Indeed, Anthony Perkins’ own relationship with his career in showbiz was similarly complicated. From an edgy Broadway debut as a queer man who is “fixed” by the love of the right woman to several years as a teen pop idol before hitting it big in serious cinema in the late 1950s, Perkins quickly learned that playing pretend is a permanent gig for gay men in that era of Hollywood. Perkins then starred in Psycho as a man whose abuse at the hands of his overbearing mother leads him to commit murder in her dress and a wig – a brilliant film, but one that nonetheless introduced many Americans to a narrow idea of a criminogenic relationship between childhood abuse and so-called “deviant” sexual proclivities. It couldn’t have been easy for Perkins to be the poster boy of such a problematic depiction of sexual confusion, particularly when he was dealing with his own demons – including a stint of conversion therapy prior to marrying Oz’s mom, model/actress Berry Berenson.

“I lived in a certain way with public parents,” says Perkins. “My father was a gay man, but no one could know that; that was not allowed to be known. [Homophobia] isn’t as crazy as it is [now], but that wasn’t permitted. And so, in my interpretation of it, that sort of reality of his was not part of our lives as a family, and therefore had to be papered over.”
This was perhaps why Perkins senior never pressured Oz to follow in the family footsteps. Still, the young man found his own way to cinema and the opportunities for creative expression therein.

“I never got the man-to-man [talk] from my dad being like, ‘I really hope you do this,’” says Perkins. “If anything, I think it was sort of by omission; it was almost like ‘I kind of hope you don’t do this,’ in a way. My dad’s life in the spotlight or life as an actor or life as an artist was like a lot of people’s: good and not good, freeing and imprisoning, joyful and grief-stricken, hopeful and trodden.”
But that which is repressed always surfaces one way or another, and Oz admits that the disconnect between Longlegs leading lady Lee and her hoarder of an aging mom (played by Alicia Witt) has some autobiographical elements to it.
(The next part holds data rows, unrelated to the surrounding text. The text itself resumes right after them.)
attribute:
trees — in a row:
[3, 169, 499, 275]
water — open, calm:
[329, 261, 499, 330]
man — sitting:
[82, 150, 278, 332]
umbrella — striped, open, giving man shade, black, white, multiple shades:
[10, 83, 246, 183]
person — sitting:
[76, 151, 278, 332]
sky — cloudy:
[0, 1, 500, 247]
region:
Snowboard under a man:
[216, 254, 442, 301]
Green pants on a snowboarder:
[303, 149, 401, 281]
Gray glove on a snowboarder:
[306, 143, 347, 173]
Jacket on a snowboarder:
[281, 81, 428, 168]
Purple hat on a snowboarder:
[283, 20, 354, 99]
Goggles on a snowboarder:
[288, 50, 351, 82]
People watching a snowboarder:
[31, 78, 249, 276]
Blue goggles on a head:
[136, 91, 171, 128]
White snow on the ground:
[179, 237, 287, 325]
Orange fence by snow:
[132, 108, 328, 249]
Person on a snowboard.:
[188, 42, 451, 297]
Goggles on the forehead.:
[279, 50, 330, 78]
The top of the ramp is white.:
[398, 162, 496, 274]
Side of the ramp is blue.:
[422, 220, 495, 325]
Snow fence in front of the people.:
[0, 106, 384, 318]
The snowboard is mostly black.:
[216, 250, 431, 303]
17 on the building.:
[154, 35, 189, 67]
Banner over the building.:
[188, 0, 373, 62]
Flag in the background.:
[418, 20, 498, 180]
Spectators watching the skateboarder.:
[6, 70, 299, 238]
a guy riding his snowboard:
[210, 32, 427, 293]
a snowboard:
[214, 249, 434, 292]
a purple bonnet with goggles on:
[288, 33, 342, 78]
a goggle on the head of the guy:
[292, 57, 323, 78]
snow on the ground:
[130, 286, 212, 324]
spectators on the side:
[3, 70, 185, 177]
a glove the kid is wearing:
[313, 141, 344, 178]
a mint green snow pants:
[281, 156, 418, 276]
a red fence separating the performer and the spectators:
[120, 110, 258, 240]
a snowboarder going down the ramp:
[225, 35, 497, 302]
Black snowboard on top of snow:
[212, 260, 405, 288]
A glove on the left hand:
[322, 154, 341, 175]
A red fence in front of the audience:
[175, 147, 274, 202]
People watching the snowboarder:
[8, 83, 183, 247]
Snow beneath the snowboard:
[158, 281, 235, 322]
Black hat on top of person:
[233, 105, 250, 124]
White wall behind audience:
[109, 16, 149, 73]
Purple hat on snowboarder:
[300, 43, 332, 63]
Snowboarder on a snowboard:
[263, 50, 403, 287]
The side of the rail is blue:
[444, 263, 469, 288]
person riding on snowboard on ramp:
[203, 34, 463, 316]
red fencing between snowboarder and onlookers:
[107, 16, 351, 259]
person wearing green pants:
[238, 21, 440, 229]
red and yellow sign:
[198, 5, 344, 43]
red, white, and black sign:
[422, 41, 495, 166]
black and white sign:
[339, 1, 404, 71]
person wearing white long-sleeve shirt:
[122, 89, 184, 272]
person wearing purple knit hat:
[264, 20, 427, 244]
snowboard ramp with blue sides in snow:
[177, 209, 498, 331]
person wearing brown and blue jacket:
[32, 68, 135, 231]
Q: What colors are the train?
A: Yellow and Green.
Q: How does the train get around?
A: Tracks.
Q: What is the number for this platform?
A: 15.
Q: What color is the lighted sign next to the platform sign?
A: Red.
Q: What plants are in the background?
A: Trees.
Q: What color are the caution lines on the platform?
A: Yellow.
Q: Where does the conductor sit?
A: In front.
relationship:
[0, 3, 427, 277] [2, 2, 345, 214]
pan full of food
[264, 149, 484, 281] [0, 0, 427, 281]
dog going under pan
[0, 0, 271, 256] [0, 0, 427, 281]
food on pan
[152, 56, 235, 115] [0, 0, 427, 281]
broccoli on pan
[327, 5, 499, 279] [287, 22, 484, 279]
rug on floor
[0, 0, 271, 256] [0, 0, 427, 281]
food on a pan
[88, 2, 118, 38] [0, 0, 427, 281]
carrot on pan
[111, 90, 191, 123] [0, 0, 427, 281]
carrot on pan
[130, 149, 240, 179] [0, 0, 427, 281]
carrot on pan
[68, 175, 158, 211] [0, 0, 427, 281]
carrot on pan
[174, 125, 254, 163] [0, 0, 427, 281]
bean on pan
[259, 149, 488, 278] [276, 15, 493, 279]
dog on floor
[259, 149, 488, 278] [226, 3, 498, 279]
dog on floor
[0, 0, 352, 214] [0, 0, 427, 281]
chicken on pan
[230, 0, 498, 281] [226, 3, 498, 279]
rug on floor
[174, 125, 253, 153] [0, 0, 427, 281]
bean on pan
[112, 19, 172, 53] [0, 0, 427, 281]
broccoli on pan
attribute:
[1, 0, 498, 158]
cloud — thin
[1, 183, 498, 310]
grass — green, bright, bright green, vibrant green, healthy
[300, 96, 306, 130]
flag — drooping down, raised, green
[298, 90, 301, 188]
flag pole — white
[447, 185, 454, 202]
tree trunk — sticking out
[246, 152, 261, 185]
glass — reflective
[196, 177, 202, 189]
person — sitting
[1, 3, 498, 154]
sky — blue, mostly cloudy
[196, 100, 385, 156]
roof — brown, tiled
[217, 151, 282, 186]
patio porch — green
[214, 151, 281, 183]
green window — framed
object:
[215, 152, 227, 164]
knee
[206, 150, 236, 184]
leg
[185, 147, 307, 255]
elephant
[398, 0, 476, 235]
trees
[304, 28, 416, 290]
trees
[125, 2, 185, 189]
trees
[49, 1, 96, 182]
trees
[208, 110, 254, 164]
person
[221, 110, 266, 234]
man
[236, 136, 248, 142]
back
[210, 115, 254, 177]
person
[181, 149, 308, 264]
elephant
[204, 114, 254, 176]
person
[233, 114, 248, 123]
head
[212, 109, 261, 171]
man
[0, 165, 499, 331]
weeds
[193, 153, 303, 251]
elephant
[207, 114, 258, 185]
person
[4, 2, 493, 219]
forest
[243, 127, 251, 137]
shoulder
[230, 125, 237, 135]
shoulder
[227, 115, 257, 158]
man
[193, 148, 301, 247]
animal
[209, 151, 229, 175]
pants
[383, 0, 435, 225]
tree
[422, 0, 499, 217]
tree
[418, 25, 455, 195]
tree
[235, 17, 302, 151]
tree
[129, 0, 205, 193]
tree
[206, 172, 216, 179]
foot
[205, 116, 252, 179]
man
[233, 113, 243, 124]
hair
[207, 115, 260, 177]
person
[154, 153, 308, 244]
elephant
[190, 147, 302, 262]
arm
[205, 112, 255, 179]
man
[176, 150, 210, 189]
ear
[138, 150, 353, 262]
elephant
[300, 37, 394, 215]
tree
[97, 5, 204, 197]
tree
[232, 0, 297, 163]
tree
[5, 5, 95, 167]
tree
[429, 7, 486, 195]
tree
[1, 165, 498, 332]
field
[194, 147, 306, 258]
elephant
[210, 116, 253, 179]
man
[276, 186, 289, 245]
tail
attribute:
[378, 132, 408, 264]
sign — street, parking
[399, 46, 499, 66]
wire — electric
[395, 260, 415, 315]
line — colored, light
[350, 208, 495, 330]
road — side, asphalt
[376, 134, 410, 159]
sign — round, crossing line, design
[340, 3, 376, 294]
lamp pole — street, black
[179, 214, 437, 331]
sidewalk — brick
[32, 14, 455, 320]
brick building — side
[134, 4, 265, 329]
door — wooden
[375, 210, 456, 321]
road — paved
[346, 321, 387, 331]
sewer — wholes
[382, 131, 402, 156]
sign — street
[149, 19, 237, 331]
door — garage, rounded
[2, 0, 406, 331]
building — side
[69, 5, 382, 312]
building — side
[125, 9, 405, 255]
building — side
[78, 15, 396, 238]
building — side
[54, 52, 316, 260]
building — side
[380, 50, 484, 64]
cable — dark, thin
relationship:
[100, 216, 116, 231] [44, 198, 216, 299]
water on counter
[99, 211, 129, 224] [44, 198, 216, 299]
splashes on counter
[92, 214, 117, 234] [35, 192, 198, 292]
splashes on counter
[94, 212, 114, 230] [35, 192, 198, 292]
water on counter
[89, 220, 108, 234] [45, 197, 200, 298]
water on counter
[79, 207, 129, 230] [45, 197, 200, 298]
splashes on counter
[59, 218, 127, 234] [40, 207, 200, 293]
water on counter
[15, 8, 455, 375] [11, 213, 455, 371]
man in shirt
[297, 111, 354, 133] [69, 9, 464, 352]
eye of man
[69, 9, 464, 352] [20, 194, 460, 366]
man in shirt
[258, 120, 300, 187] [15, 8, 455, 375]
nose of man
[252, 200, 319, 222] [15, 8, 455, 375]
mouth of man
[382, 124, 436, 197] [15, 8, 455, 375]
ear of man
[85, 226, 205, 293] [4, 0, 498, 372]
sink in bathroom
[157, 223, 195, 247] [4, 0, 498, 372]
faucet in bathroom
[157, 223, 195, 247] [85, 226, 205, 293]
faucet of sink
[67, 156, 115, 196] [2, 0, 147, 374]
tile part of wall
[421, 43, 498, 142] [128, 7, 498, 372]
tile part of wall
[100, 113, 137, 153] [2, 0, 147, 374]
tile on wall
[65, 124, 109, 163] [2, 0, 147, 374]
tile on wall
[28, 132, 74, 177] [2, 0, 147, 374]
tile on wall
“Lee’s relationship with her mom is basically that,” he agrees, “For me, anything that I do has to start with that thing that’s real and true for me, as small as it might be, or as opaque or as oblique as it might end up being in the movie. But that’s the truth that I thought was worth making a movie about: the fact that mothers can lie.”
And while all this makes Longlegs seem deeply personal to Perkins, the writer/director was fortunate to discover a kindred spirit in his lead monster, another heir to a powerful Hollywood family dynasty, who resonated with the story just as deeply.

“When I first spoke to Nick [Cage], I said, ‘Just so you know, man, I think this movie is about my mom,’” recalls Perkins. “He was like, ‘That’s funny, because I think it’s about my mom.’ And I said, ‘Well, I think we’re gonna do fine, Nick. I think this is all going to work out.”

“My dad’s life in the spotlight or life as an actor or life as an artist was like a lot of people’s: good and not good, freeing and imprisoning, joyful and grief-stricken, hopeful and trodden.”